My boat weighs 22,000 lbs and spreads almost 700 square feet of canvas. I regularly sail her for a weekend alone. I can dock her under sail just as easily as under power. Just takes time to learn. Keep at it!
So, here’s how ya take your sails down, alone or will crew.
1. Round up into the wind, pointing the bow as close to the true wind as possible.
2. As your round up, sheet the main in as hard as she’ll go.
3. Keep the main sheeted in hard and as the sails luff, move forward and cast off your jib halyard. Hand in the jib using a hand on the sheets, or leech, or whatever you can grab to keep it from blowing over the side of the boat. Don’t forget to belay the bitter end of your halyard so you don’t lose it aloft.
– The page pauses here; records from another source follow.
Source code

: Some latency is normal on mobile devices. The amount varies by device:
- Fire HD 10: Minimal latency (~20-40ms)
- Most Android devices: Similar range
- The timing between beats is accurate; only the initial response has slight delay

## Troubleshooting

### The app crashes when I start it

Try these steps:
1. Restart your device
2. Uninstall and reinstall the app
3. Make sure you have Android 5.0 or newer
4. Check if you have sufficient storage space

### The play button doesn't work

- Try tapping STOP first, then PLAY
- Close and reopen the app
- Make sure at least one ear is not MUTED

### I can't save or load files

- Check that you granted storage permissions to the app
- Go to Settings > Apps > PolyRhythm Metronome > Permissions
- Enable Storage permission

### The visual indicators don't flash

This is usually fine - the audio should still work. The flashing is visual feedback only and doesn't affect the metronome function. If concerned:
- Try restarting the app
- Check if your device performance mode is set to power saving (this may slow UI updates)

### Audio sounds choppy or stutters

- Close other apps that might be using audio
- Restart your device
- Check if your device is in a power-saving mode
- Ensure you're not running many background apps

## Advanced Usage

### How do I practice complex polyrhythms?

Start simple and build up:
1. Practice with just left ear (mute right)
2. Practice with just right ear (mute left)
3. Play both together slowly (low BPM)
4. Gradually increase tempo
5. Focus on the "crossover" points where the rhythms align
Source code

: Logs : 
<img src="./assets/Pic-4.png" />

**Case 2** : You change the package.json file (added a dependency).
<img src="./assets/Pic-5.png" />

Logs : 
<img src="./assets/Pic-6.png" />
4. Maybe by now the boat has either tacked herself or has fallen off the wind enough to start sailing again. That’s ok. Slowly walk back to the tiller and decide what comes next. If you’ve lost too much ground to leeward and need to step off a bit, then ease out your main a bit, fall off the wind, and do a short tack or two under mainsail to get back the ground you lost. If you still have plenty of sea room, then get her settled by using the tiller to luff her back up.
5. If you have a topping lift, top up, then walk to the mast and cast off the main halyard. Douse the main and throw a few quick ties around it so it would spill out and block your view.
6. Take your time getting back in the cockpit, ensuring no lines are in the water. Fire up the motor and motor on.
Learn a “figure 8 knot” if you don’t already know it. Make it at the ends of all your sheets and halyards. It’s the best stopper knot for this job and prevents the bitter end from whipping through a block and becoming a pain in the ass.
Nice work man! Don’t get discouraged. Sounds like you’re doing great!
I’m free all day if you want to call and we can discuss this stuff in detail over the phone.